Então, constantemente eu leio uma versão de feminismo que me deixa de fora. Isso acontece regularmente nesse mesmo blog, algo que estamos começando a trabalhar diretamente para mudar. As suposições cisnormativas também são uma parcela padrão de conversas pessoais as quais eu participei entre feministas com visibilidade pública (eu fico frequentemente impressionada com o que as pessoas não percebem que estão dizendo na minha frente). Isso se destaca na linguagem que define mulheres como produtoras de filhxs. Mas é também um conjunto de suposições em um nível enraizado que determina quais problemas são considerados importantes problemas feministas e como tais problemas serão pautados. Violência sexual e de gênero, opressão reprodutiva, acesso à saúde, empregos, imagem corporal… Questões que são frequentemente delimitadas de forma a ignorar as experiências particulares de pessoas trans e não-conformes de gênero, especialmente as pessoas dentro do espectro feminino. Isso não é um problema apenas retórico - o feminismo atuou no estabelecimento de abrigos para vítimas de violência doméstica que excluem mulheres trans, por exemplo.

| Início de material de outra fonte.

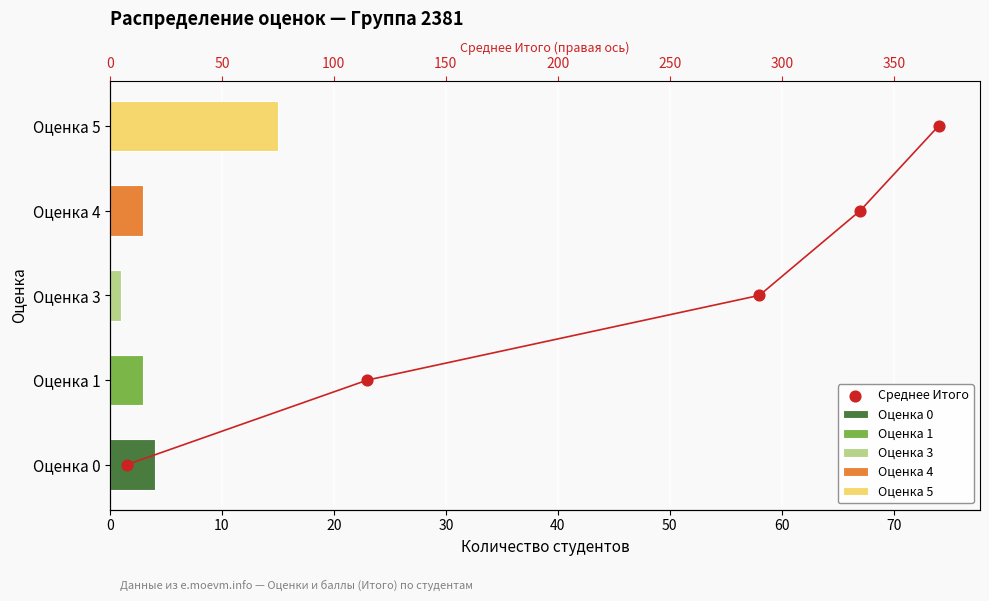

Which has a higher value, 30 or 40?

40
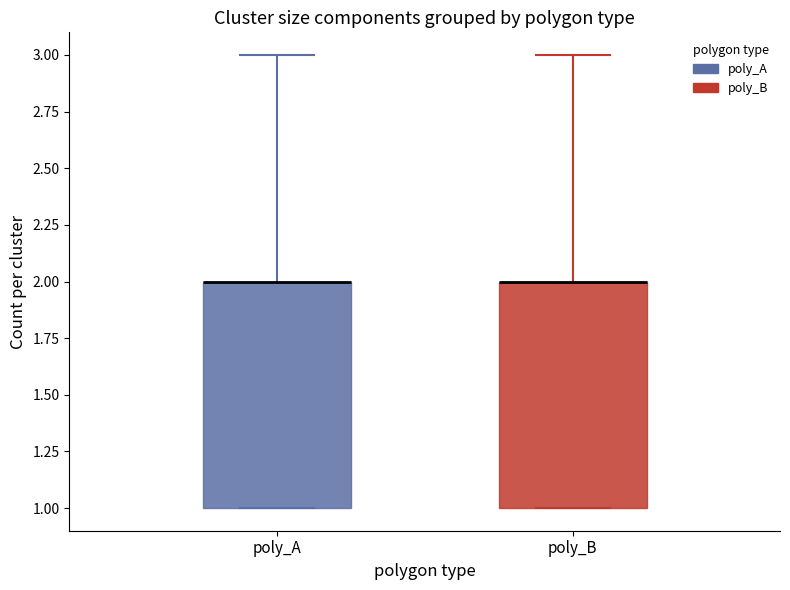

Reading left to right, read every box against the y-axis: the position of its median line, the range the box covers, and the ends of its whiskers. The values are not printed on the chart, so give them approximately, as read against the axis.

poly_A: median 2 (drawn on the box's upper edge), box 1 to 2, whiskers 1 to 3
poly_B: median 2 (drawn on the box's upper edge), box 1 to 2, whiskers 1 to 3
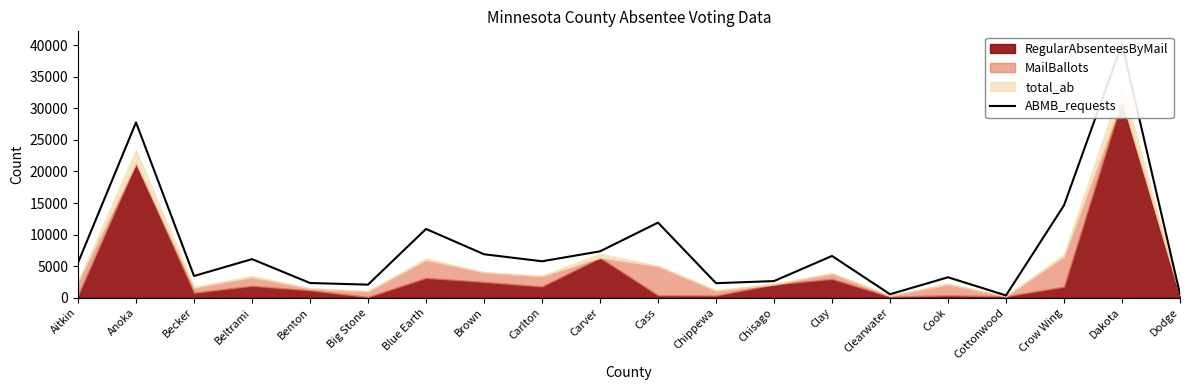

Rank the categories by value from highest to lowest.

Dakota, Anoka, Crow Wing, Cass, Blue Earth, Carver, Brown, Clay, Beltrami, Carlton, Aitkin, Becker, Cook, Chisago, Benton, Chippewa, Big Stone, Dodge, Clearwater, Cottonwood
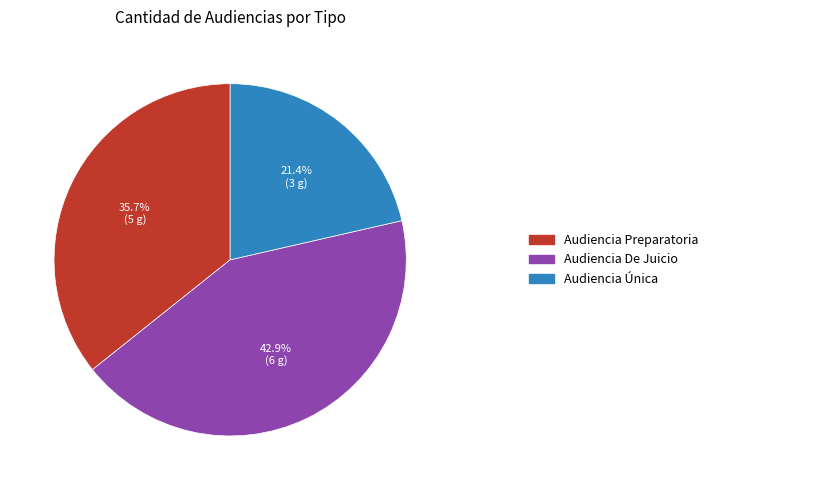

Does any single category account for the majority?

No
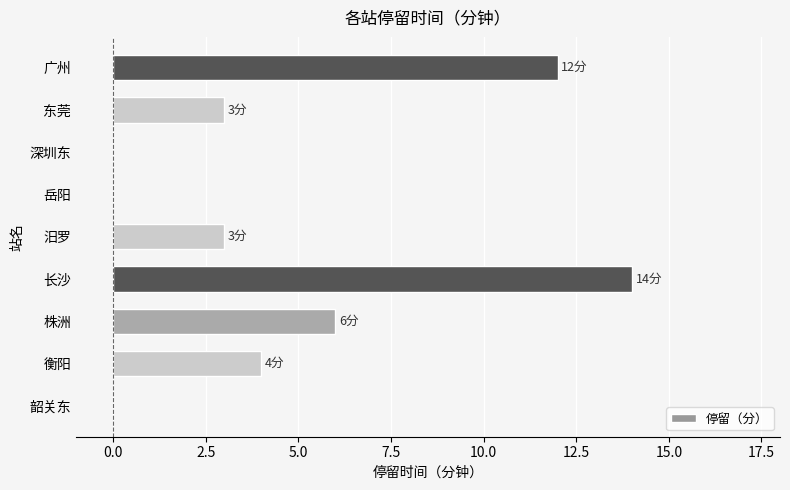

Which label corresponds to the largest value in the chart?

长沙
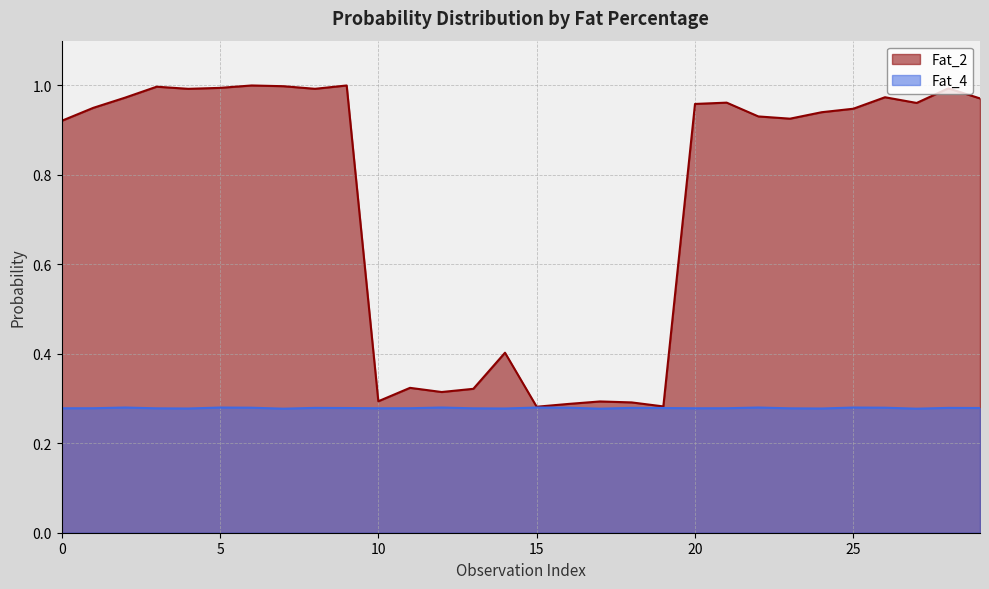

True or false: Fat_4 and Fat_2 intersect in this chart.

False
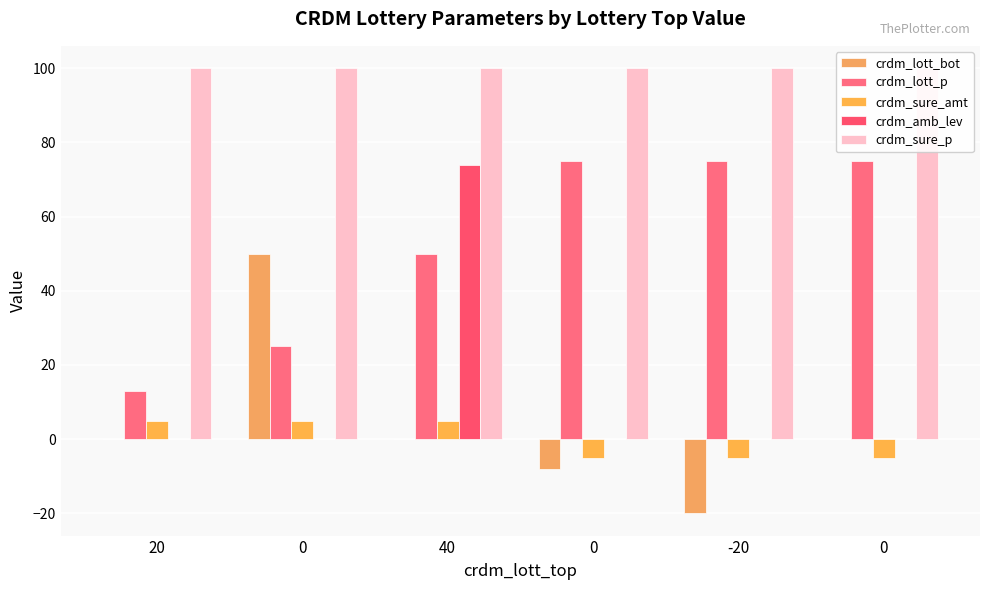

What is the total value across all series at 20?

118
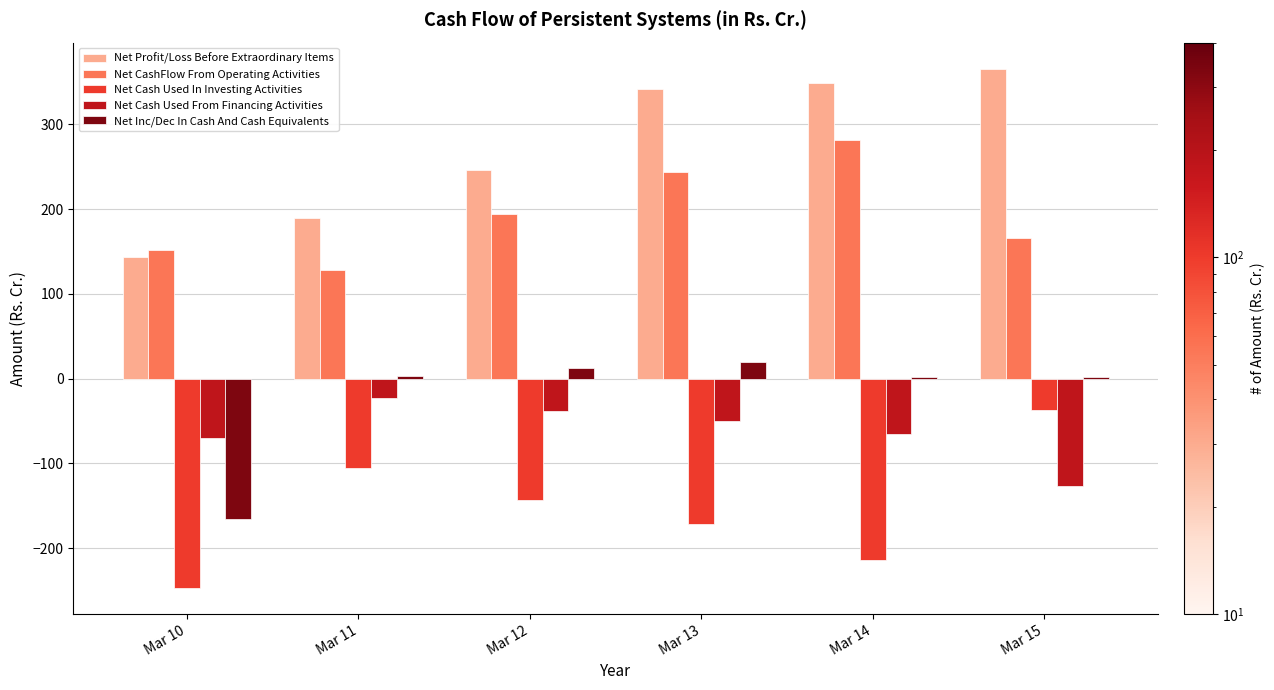

The value of Net Cash Used In Investing Activities at Mar 15 is -37.0. True or false?

True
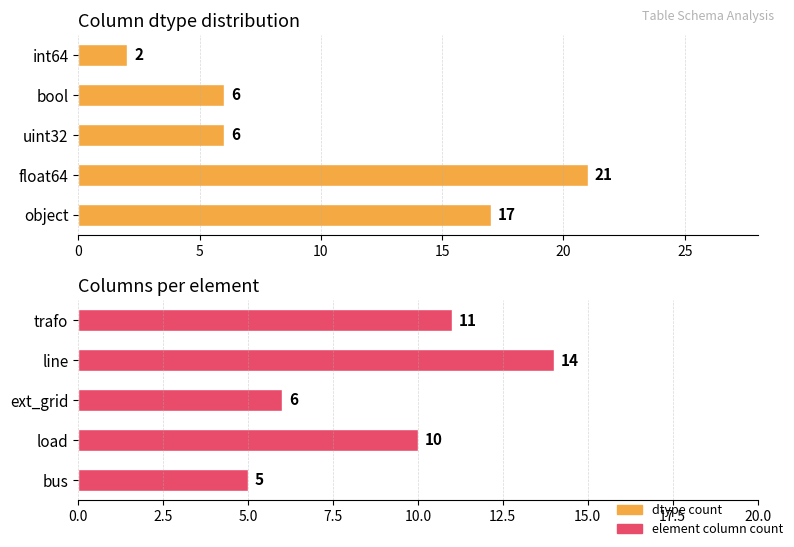

Reading left to right, what are all the values shown in this chart?

dtype count: 17	21	6	6	2
element column count: 5	10	6	14	11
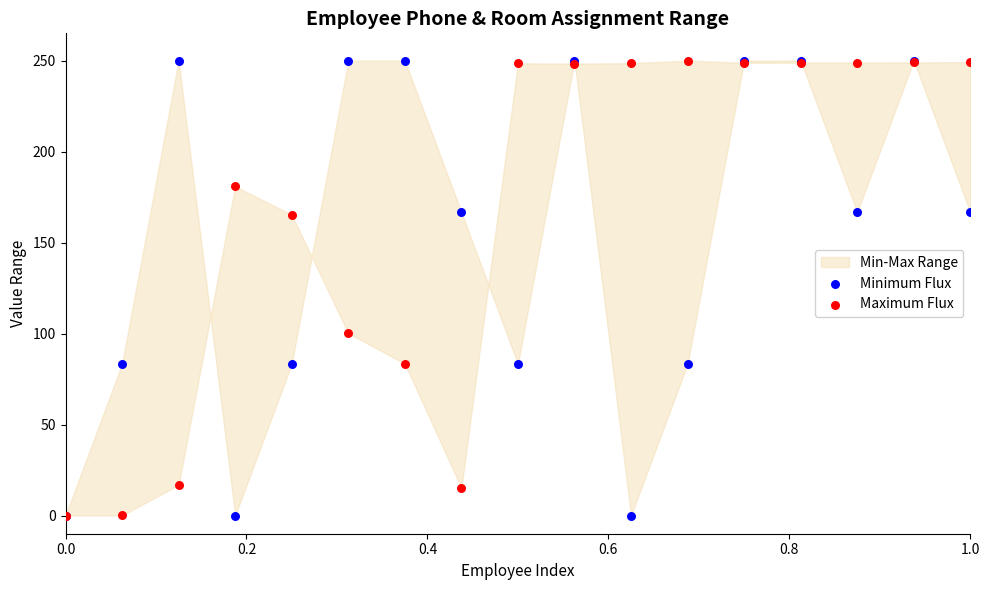

In the Maximum Flux series, what Y value is closest to 125?

100.2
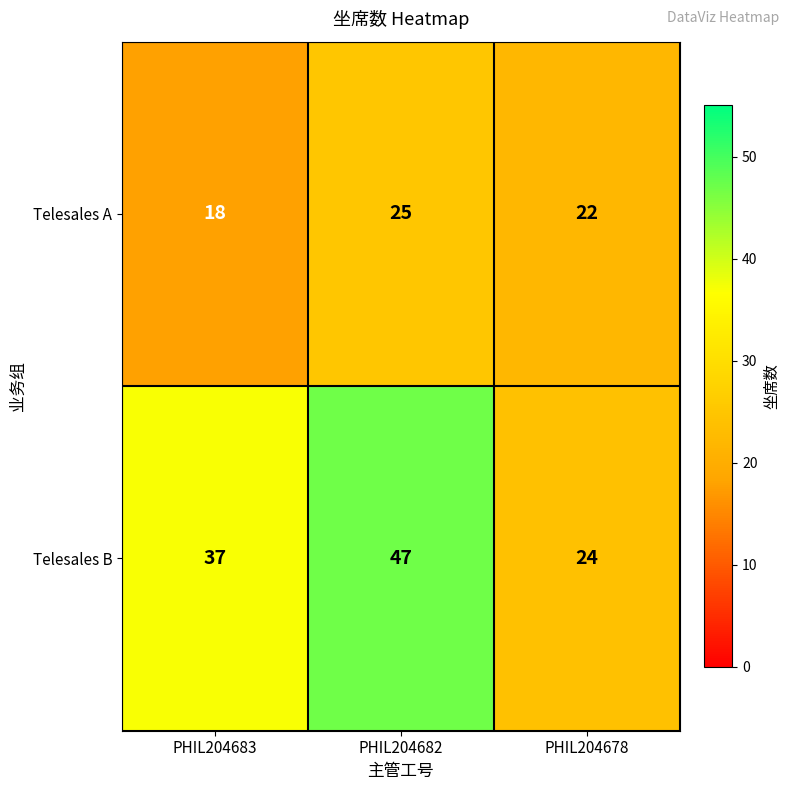

The Telesales B series shows 41 at PHIL204678. True or false?

False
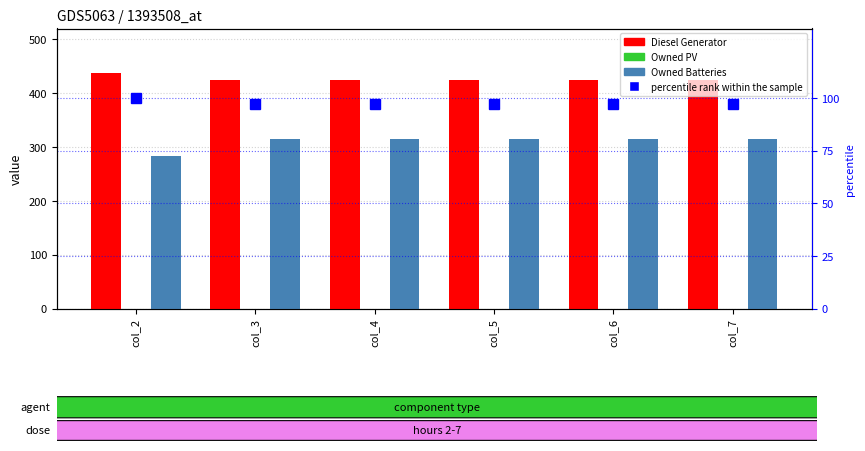

Which series has the largest range (max minus min)?

Owned Batteries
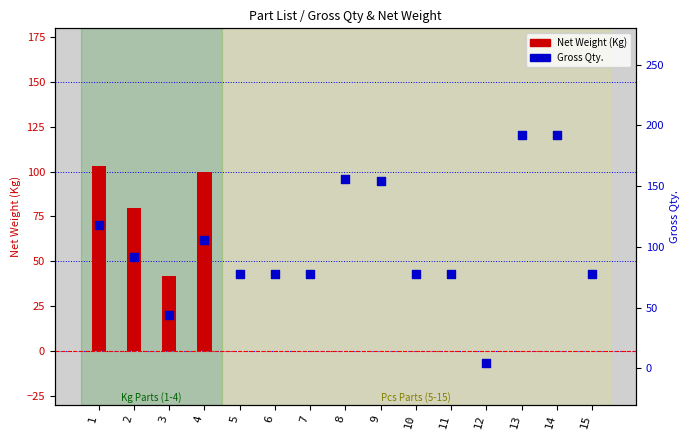

Which series contains the lowest Y value?

Net Weight (Kg)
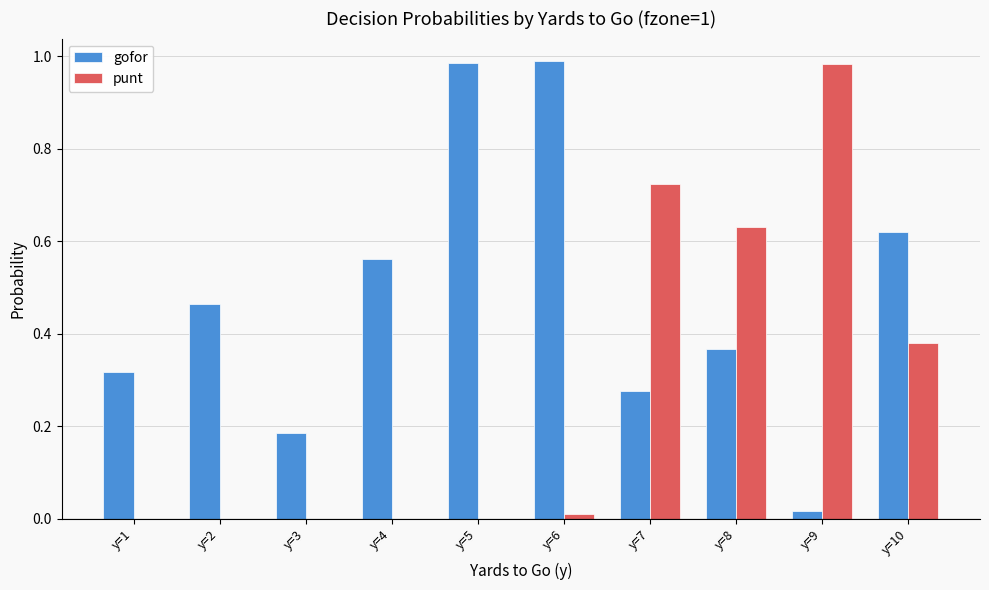

What is the sum of all gofor values?

4.8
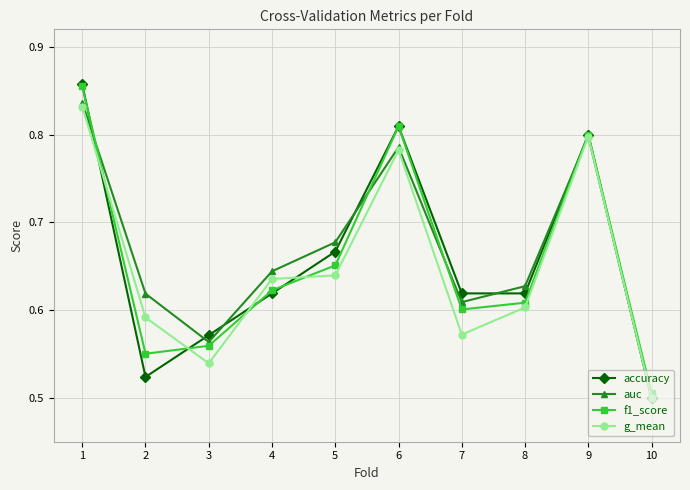

Which category has the lowest value in the f1_score series?

10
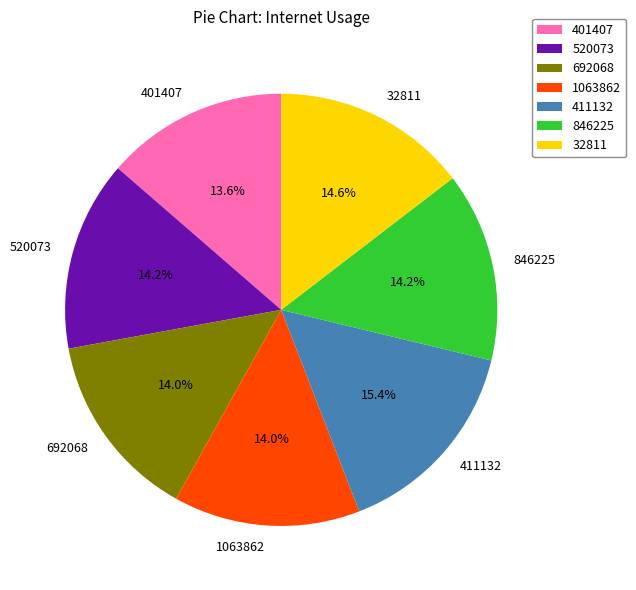

Is 411132 the majority of the pie?

No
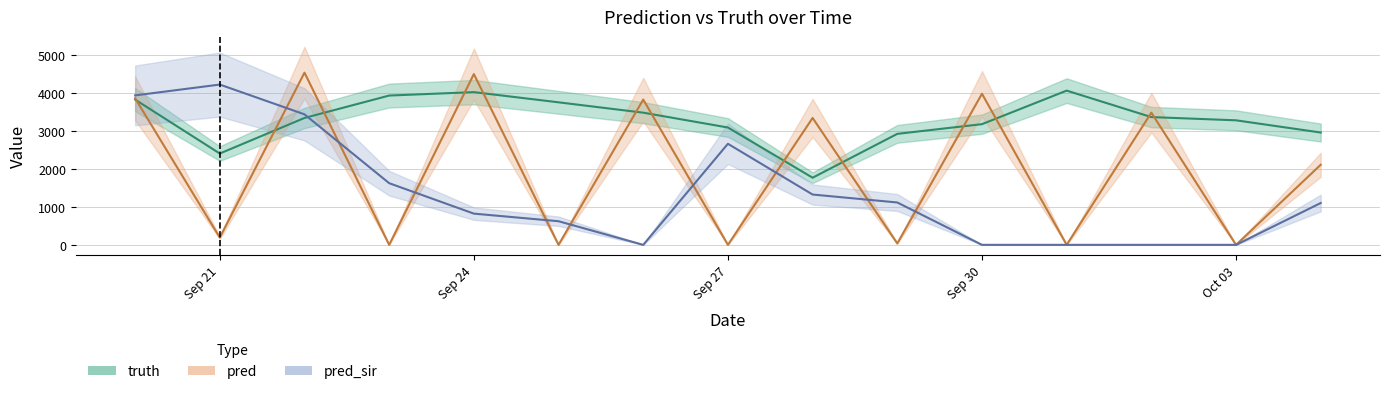

At which label does truth reach its minimum?

2021-09-28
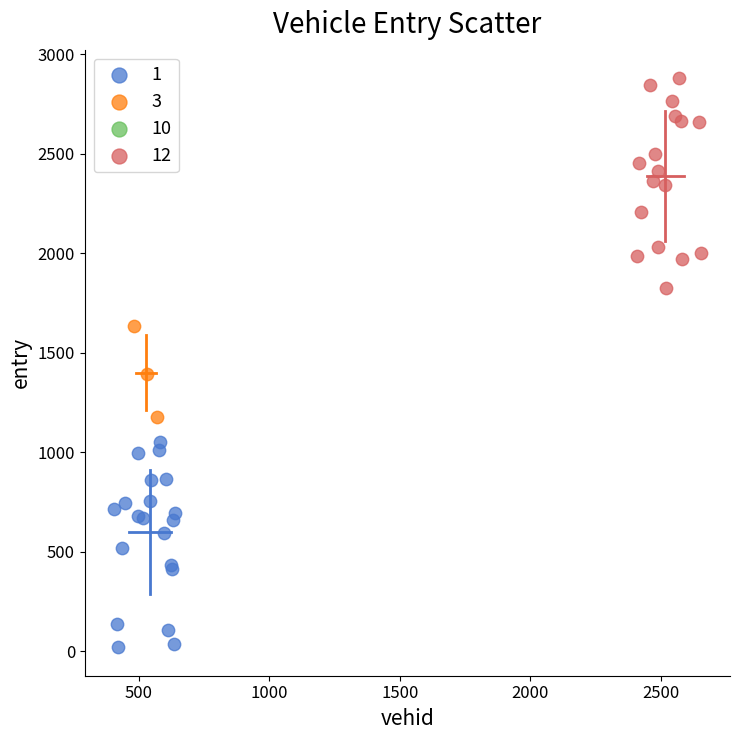

Which series reaches the minimum Y coordinate?

1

Pessoas trans e não-conformes de gênero enfrentam uma discriminação absurda que deveria ser um foco feminista, mas ainda é uma questão marginal, na melhor das hipóteses. Isso precisa mudar. Está mudando. Não é suficiente para feministas aproveitarem os textos das pessoas que experienciam a marginalização que as mesmas não sofrem. Para encarar tais questões seriamente, é necessário pensar em como são diferentes de sua experiência, como mudam a base sob a qual trabalham, e as suposições que você tem que pode terminar por perpetuar exclusão. Esse é o trabalho que todxs temos de fazer como parte de um movimento feminista intersecional onde todxs temos diferentes experiências de privilégio e opressão.